Surprise Delivery(97)
She smiles as we both take a moment to indulge in a sip. There’s a silence between us, but I can feel the energy of excitement radiating off of her like heat off the sun. Her excited energy is palpable and crackling. She really is over the moon about being a grandmother – but, she also knows that she has to help me get my head on straight about this before she can really let the excitement out.
“You sure you can give me an unbiased perspective?” I ask, chuckling low. “I mean, you are pretty damn excited about this.”
“Of course I am. I’ve wanted to be a grandmother for years,” she laughs. “That doesn’t mean that I can’t still give you good advice.”
“No, probably not,” I say.
“What I meant about this not being the black and white situation you think, is that you have to look at it from Alexis’ perspective,” she says. “When you have nothing, you fear everything.”
I smile. “That woman fears nothing,” I say. “She’s as fearless as you are.”
“Outwardly, perhaps,” she says. “Inside is a whole different story though.”
“What do you mean?”
“You were too young to remember anything about how we started off, Duncan,” she says. “You grew up with privilege and a wealthy family.”
“I know that, Mom.”
“But, when we first started out, your father and I had nothing,” she says. “There were months we had to go without just to get by. Most days, we had to scrounge up every penny just to get food on the table. It was a constant juggling act. The stress was unbelievable.”
I know most of this already, but I’m not seeing how she’s connecting it to Alexis, other than the obvious parallel – they had little financial security, much in the same way Alexis does.

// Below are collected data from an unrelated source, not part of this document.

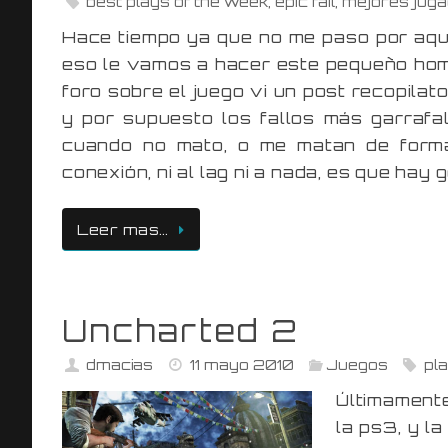
best plays of the week
,
epic fail
,
mejores juga
Hace tiempo ya que no me paso por aquí,
eso le vamos a hacer este pequeño ho
foro sobre el juego vi un post recopila
y por supuesto los fallos más garraf
cuando no mato, o me matan de forma
conexión, ni al lag ni a nada, es que ha
Leer mas…
Uncharted 2
dmacias
11 mayo 2010
Juegos
pl
Últimament
la ps3, y la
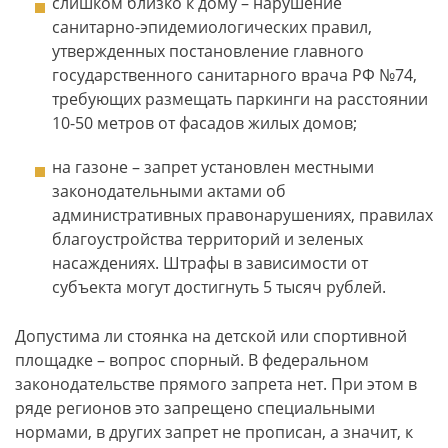
слишком близко к дому – нарушение
санитарно-эпидемиологических правил,
утвержденных постановление главного
государственного санитарного врача РФ №74,
требующих размещать паркинги на расстоянии
10-50 метров от фасадов жилых домов;
на газоне – запрет установлен местными
законодательными актами об
административных правонарушениях, правилах
благоустройства территорий и зеленых
насаждениях. Штрафы в зависимости от
субъекта могут достигнуть 5 тысяч рублей.
Допустима ли стоянка на детской или спортивной
площадке – вопрос спорный. В федеральном
законодательстве прямого запрета нет. При этом в
ряде регионов это запрещено специальными
нормами, в других запрет не прописан, а значит, к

“When we were broke, we were constantly terrified, your father and I,” she goes on. “And our biggest fear was that somebody with a pile of money and unlimited resources would be able to swoop in and devastate us. We feared that some rich person would take everything we held dear. Until we actually struck gold, we lived in constant terror all day, every day.”

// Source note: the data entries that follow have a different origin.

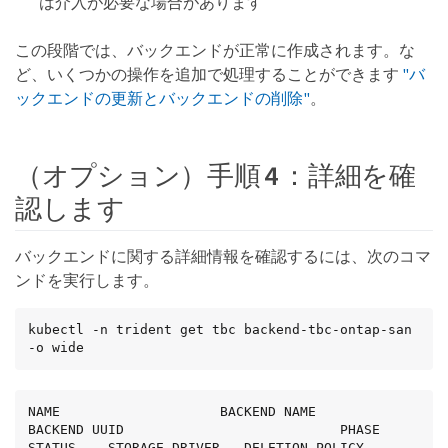
は介入が必要な場合があります
この段階では、バックエンドが正常に作成されます。な
ど、いくつかの操作を追加で処理することができます
"バ
ックエンドの更新とバックエンドの削除"
。
（オプション）手順 4 ：詳細を確
認します
バックエンドに関する詳細情報を確認するには、次のコマ
ンドを実行します。
kubectl -n trident get tbc backend-tbc-ontap-san 
-o wide
NAME                    BACKEND NAME        
BACKEND UUID                           PHASE   
STATUS    STORAGE DRIVER   DELETION POLICY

“But she has to know I’m not like that,” I protest. “Why couldn’t she trust me enough to know that?”
She shrugs. “When you have nothing, and your baby is your whole world, you live in a constant state of fear – rational or not, Duncan. Believe me, I was there. I think I know exactly what she is going through,” she says. “And it has nothing to do with you. It isn’t a reflection of her trust in you or her love for you. It’s a simple reflection of the fears she’s dealing with.”
I sit back and finish off my glass. Intellectually, I understand what she’s saying. I get it. And because I grew up, like I did, I can’t ever really understand what Alexis is going through. I can’t relate to her fears. Growing up, I knew that there was nothing for me to fear. I knew that we’d always be able to hire the best lawyers, and we’d always be able to come out of any situation just fine. At least, that was the belief I had as a child.
That’s not a belief Alexis grew up with. She didn’t grow up with the same security or assurances I did. For her, any setback could be devastating, and she doesn’t have the resources to fight a high-powered legal team. Hell, she doesn’t have the resources to fight a low-rent team of ambulance chasers.
Still, it hurts me deeply to think that she didn’t believe she could talk to me, free of judgment and that she just automatically assumed the worst of me.
That is the part I’m going to have the hardest time reconciling in both my mind and heart.
“Do you love her?” she asks.
I pause for a moment but then nod. “I do,” I confide. “She’s – everything I’ve wanted in another person. She’s amazing to me.”
“Then don’t let her go,” she says. “And don’t reject her for something like this. We so rarely find that person who really connects with us – who becomes part of our soul. What you have is a rare gift. One, not everybody gets. Don’t throw it away.”
I purse my lips and nod, not knowing what else to say. I mean, I know in most respects, she’s right. I’m just having a hard time dealing with the fact that Alexis has been lying to me this whole time. It stings like nothing else I’ve ever felt before.
“Don’t judge her too harshly, Duncan,” she tells me, as if reading my mind. “Try to see things from her perspective. Try to understand what it’s like to walk in her shoes and live in that constant state of fear.”
“I’ll try, Mom,” I sigh. “I really will.”
Thirty-One
Alexis
“I’m glad to see you’re still among the living,” I say. “I’ve only tried to reach you about a thousand times the last few days.”
Duncan closes the door behind him and follows me into the living room. I’ve got Aurora in my arms and when I turn to face him, he’s got a strange expression on his face – and his eyes are fixed on Aurora. Oh, God. He knows. I’m positive he knows I’m holding his daughter. I can see it on his face. My stomach churns, and I have to fight back a wave of nausea.